CORS Headers Configuration

Creating a CORS Rule

Click the "New CORS Rules" button to open a dialog for creating a new rule.

Add CORS Rule Dialog

Configuring Parameters

In the dialog for creating a new rule, you can configure the following parameters:

Allowed Origins

Enter the domains that can send cross-domain requests to the bucket.

  • You can add multiple domains;
  • Use * to allow all domains (not recommended for production environments);
  • Format: https://example.com or https://*.example.com.

Example

If your website is at https://mywebsite.com, enter that exact domain.

Allowed Methods

Select at least one HTTP method that can be used for cross-domain requests:

  • GET - for downloading objects;
  • PUT - for uploading or updating objects;
  • POST - for uploading objects;
  • DELETE - for deleting objects;
  • HEAD - for checking the existence of objects.

Allowed Headers

Optionally, you can select which headers are allowed in the request. They will be returned via the Access-Control-Request-Headers header.

Commonly used headers:

  • Content-Type - for specifying the content type;
  • Authorization - for user authentication;
  • X-Requested-With - for AJAX requests;
  • CSRF-Token - for protection against CSRF attacks.

Max Age

The time in seconds during which the browser can cache the result of the preflight request. This reduces the number of additional requests.
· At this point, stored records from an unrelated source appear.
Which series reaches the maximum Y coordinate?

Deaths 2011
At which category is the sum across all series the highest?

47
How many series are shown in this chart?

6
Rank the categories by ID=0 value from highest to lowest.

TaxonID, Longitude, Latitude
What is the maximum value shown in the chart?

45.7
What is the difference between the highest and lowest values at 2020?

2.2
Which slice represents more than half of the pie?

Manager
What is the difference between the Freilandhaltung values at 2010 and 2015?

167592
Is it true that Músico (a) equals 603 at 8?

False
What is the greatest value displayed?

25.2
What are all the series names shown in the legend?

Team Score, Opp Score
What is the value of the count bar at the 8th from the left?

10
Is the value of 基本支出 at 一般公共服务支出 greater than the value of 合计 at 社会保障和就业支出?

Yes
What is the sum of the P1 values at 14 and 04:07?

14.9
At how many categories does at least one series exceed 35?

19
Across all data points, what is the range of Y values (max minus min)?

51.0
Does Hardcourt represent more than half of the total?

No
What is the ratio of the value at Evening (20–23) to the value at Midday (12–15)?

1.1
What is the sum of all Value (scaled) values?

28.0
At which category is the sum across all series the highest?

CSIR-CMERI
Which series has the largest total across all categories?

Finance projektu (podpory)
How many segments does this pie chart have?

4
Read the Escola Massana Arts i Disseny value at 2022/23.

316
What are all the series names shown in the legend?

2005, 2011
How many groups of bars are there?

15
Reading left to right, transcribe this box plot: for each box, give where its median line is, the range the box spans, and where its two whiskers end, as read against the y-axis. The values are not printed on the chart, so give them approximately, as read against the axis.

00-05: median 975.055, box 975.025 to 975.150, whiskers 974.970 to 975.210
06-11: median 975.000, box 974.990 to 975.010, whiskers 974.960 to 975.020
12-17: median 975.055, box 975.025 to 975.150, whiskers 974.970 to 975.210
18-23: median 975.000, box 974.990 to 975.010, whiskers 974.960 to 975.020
  • Default: 0 (the browser does not cache)
  • Recommended: 3600 (1 hour) or 86400 (1 day)

Saving the Rule

After configuring all parameters, click the "Create" button to save the rule.

Managing CORS Rules

After creating CORS rules, they will appear in the configuration table. For each rule, you can see:

  • Allowed Origins Header - the allowed domains;
  • Allowed Methods - the selected HTTP methods;
  • Allowed Headers - the permitted headers;
  • Max Age - the caching time;
  • Actions - option to delete.

You can have multiple CORS rules for a single bucket.

Reordering Rules

Rules can be reordered in the table by clicking the up and down arrows on the right side of the table.

Deleting a CORS Rule

To delete a CORS rule, follow these steps:

Finding the Rule

Find the rule you want to delete in the CORS rules table.

Selecting the Action

Select the "Delete" option in the "Actions" column.

Confirmation

Save the changes by clicking the "Save Changes" button to apply them.